FINRA provides cybersecurity alert containing measures firms should consider in adjusting to Covid-19
On March 26, FINRA released a cybersecurity alert providing FINRA firms and associated persons with measures they can take to help strengthen their cybersecurity controls in areas where risks may increase in the current environment. The alert contains recommendations concerning the security of office and home networks, computers, and mobile devices. It also addresses common methods of scams and attacks during Covid-19. The alert recommends that firms provide staff with training regarding cybersecurity.
On March 19, the FDIC issued FIL-18-2020, which highlights frequently asked questions for bank customers and banks affected by Covid-19. The FAQs, are available on the FDIC’s Covid-19 webpage. Bank customer FAQs cover questions regarding (i) deposit insurance; (ii) customer access to money; (iii) tips for avoiding scams; and (iv) identity theft, among other things. The FAQs for financial institutions cover topics including working with borrowers affected by Covid-19 through payment accommodations, reporting delinquent loans, and operational issues affecting institutions.

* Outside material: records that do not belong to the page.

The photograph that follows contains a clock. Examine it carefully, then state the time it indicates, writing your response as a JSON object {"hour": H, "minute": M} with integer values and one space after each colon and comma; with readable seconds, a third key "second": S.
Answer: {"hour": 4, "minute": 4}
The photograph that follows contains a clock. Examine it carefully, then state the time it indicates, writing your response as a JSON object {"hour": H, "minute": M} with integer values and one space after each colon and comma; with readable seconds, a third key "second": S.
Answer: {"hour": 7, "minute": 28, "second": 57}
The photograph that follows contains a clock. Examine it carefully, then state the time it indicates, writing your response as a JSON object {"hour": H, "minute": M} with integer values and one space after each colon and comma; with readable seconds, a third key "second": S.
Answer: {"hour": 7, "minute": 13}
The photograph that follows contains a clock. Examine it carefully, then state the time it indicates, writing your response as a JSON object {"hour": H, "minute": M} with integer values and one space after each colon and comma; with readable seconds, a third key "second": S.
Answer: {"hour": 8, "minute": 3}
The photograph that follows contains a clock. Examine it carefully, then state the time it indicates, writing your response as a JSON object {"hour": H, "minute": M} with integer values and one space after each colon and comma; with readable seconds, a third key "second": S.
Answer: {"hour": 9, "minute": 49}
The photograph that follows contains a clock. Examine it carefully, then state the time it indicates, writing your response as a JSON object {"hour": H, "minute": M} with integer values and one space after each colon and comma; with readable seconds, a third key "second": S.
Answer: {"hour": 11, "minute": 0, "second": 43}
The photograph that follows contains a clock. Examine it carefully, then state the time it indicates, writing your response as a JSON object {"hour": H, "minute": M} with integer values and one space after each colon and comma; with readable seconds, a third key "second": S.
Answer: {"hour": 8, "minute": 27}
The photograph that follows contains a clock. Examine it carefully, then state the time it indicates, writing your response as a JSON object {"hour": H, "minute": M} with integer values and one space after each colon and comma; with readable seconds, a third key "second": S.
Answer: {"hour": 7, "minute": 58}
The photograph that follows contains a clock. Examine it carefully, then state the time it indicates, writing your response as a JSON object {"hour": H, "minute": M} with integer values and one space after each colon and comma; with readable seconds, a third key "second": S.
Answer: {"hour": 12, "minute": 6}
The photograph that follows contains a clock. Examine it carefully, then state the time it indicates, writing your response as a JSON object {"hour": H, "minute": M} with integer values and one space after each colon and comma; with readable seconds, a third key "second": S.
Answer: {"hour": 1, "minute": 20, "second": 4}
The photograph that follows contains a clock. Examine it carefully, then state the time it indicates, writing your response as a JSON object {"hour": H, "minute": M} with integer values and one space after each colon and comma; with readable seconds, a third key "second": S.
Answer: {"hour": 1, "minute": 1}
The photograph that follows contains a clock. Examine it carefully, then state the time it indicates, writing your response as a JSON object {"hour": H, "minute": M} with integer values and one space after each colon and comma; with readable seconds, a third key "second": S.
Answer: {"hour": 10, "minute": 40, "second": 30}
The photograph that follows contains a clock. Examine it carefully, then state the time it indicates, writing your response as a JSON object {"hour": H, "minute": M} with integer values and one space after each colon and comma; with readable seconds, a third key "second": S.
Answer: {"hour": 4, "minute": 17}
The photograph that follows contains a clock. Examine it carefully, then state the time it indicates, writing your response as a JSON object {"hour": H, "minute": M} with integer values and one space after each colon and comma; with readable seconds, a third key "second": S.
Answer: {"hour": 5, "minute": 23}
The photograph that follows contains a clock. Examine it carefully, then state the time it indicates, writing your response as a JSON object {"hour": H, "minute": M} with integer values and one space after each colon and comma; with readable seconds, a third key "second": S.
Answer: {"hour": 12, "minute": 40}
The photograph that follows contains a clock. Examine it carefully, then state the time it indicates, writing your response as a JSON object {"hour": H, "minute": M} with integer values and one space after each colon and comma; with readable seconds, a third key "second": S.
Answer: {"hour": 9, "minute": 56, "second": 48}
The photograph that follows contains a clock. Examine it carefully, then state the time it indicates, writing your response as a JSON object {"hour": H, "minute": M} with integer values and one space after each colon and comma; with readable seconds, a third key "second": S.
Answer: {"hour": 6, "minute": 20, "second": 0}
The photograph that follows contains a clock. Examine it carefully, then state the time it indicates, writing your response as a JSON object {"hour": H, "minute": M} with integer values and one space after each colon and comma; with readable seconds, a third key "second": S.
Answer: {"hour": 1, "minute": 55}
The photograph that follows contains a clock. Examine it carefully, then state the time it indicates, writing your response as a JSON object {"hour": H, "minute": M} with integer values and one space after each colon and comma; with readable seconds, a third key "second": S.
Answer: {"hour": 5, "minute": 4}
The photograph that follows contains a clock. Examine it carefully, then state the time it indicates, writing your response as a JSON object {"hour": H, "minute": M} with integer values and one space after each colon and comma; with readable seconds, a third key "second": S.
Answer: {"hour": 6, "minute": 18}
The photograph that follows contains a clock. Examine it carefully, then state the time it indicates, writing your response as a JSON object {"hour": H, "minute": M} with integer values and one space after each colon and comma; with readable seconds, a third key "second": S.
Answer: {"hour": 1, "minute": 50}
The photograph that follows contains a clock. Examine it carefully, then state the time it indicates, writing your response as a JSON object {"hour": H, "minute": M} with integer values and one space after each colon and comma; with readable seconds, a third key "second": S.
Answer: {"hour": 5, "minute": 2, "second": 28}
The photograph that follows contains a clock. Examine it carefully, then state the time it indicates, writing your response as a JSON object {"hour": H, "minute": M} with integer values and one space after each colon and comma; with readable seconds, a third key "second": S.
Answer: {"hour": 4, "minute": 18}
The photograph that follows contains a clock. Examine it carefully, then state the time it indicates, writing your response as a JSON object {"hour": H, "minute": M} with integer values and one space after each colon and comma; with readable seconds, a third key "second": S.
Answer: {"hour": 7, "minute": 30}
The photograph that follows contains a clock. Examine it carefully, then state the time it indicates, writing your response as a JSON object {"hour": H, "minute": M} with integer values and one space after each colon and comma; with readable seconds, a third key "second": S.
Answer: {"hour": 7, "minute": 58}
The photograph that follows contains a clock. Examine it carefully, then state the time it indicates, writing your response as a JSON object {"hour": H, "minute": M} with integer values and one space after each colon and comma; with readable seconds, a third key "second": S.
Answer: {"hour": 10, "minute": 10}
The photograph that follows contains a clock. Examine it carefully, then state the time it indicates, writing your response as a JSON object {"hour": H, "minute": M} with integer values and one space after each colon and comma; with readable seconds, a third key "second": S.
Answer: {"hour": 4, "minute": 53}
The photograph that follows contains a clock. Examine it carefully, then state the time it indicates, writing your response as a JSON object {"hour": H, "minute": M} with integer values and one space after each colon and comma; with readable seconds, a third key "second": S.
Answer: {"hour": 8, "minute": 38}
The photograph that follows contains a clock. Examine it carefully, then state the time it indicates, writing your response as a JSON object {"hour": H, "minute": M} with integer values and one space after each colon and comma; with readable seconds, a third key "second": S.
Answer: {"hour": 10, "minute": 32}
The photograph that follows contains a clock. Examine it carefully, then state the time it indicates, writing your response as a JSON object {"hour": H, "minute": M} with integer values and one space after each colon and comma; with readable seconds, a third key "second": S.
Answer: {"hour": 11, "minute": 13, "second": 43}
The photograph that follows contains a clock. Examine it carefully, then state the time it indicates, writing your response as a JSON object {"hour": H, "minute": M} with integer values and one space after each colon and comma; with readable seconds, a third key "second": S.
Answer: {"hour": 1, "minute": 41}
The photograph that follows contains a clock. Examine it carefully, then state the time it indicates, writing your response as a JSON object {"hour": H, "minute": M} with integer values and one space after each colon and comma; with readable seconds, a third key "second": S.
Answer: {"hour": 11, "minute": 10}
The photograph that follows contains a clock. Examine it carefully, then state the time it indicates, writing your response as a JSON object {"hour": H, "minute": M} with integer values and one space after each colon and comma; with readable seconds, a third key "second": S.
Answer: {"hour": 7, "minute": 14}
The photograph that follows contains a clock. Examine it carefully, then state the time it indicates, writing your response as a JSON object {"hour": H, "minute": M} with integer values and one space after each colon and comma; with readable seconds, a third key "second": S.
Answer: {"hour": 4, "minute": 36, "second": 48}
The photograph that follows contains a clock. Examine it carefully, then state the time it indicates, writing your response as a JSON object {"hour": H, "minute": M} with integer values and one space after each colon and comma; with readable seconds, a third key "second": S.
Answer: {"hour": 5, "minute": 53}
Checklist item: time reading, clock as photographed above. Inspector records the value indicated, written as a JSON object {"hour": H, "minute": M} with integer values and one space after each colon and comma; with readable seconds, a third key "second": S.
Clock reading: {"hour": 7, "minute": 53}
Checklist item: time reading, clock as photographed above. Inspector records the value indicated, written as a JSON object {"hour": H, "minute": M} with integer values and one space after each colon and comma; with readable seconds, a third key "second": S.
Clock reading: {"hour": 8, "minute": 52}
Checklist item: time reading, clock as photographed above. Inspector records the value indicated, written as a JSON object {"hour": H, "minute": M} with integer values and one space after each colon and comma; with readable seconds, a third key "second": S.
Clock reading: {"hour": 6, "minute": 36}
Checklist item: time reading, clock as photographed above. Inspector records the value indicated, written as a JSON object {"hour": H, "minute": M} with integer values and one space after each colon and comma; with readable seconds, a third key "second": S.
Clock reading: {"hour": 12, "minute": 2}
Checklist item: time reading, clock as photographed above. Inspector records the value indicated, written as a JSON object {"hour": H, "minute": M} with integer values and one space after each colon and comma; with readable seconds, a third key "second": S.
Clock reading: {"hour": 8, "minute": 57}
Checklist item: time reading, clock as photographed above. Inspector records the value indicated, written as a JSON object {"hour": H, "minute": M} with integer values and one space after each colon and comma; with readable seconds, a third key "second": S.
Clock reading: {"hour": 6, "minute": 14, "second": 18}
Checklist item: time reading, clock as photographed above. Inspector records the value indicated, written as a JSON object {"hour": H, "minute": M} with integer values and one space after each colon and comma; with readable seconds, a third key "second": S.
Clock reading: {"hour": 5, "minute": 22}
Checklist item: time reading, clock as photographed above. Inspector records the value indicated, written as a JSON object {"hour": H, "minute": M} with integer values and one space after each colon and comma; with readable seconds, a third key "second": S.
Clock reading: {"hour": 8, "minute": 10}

On March 5, the Vermont governor signed SB 110 to expand data privacy and consumer protection measures in the state. Among other things, SB 110 (i) expands the definition of personally identifiable information (PII) subject to the Security Breach Notice Act to also include taxpayer identification numbers, passport numbers, military identification card numbers, other government-originated identification numbers “commonly used to verify identity for a commercial transaction,” unique biometric data, and health records; (ii) provides that if a data breach is limited to the unauthorized acquisition of login credentials, data collectors are only required to provide notice to the state attorney general or the Department of Financial Regulation “if the login credentials were acquired directly from the data collector or its agent”; (iii) establishes requirements to ensure consumers are provided notice of a data breach; (iv) adopts online privacy protections for students, including prohibitions on the use of targeted advertising and the sale or rent of student information, as well as responsibilities for operators of online services or mobile applications; and (v) requires that consumer contracts clearly disclose any automatic renewal provisions and allow consumers to easily terminate contracts. SB 110 takes effect July 1.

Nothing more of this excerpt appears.